La peau sur les os fut publié en 1949 aux Éditions du
Scorpion, maison qui fut coulée justement par la censure pour avoir publié
entre autres Boris Vian sous le nom de Vernon Sullivan. C’est le livre de
l’humiliation, une humiliation sans fin qui colle à la peau comme la merde des
chiottes de fortunes dans l’oflag où se trouvait prisonnier Georges Hyvernaud.

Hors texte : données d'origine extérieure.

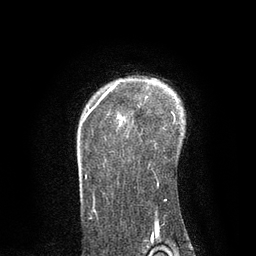
Breast MRI, one axial slice; position 64 of 80 along the scan axis; cropped to one breast; dynamic contrast-enhanced series, time point 2 of 7 at this slice position (early post-contrast); 3 T; TE 2.1 ms, TR 4.7 ms; 256 × 256 image matrix. Female patient.
Annotated regions visible in this slice (semi-automatically segmented with operator editing):
- enhancing-tissue mask used for the functional tumour volume (all voxels passing the contrast-enhancement thresholds inside the analysis volume; usually the tumour): bounding box <83,85,176,201> (left, top, right, bottom; pixels)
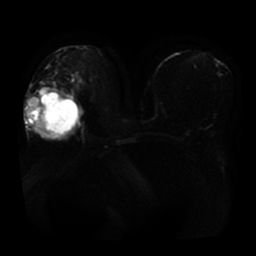
Breast MRI, one axial slice. Slice 24 of 41 in the series (ordered by position). Diffusion-weighted series; image 2 of 4 stored at this slice position (different b-values; order by instance number). 1.5 T. 5 mm slice thickness. 256 × 256 image matrix, field of view 360 × 360 mm. Female patient.
Annotated regions visible in this slice (expert manual segmentation):
- tumour on diffusion-weighted imaging: bounding box (x1, y1, x2, y2) in pixels: (25, 99, 52, 141)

C’est le fin fonds de la misère humaine, ce n’est pas seulement celle que
fabrique les geôliers et les bourreaux, mais aussi celle que fabrique l’amalgame
des prisonniers qui se laissent aller à la bassesse. Un tel vole un morceau de
pain, un autre ne se lave plus et croupit dans sa crasse. Mais pourtant ces
mêmes crasseux et voleurs joueront plus tard de leur dignité retrouvée pour
faire de grands discours sur le fait que dans leur situation de prisonniers,
ils ont su garder leur dignité. Mais les vaincus n’ont pas seulement perdu la
bataille, ils ont été déshabillés au sens propre et au figuré pour les ramener
au niveau de la bête. Le statut de prisonnier en Allemagne est un enfermement
au-delà du simple fait de se retrouver prisonnier. C’est cela qui poursuit le narrateur de La
peau et les os. C’est une transformation radicale au physique – Hyvernaud
nous dit qu’il a perdu quinze kilos – comme au moral, il restera pour toujours
étranger à lui-même, portant un regard désabusé sur les êtres qui l’entourent. La
littérature est pour lui un exercice de vérité, et donc il ne sert à rien de
mettre en scène des personnages qui sentent bons, qui ont de belles et nobles
idées, au contraire, c’est de mauvaises odeurs et de merde dont il doit être
question. Évidemment de tels principes se heurtent à celui d’espérance et
traficote du côté du désespoir.
« Quand
même, les cabinets, cela résume mieux notre condition. Mieux que les punaises.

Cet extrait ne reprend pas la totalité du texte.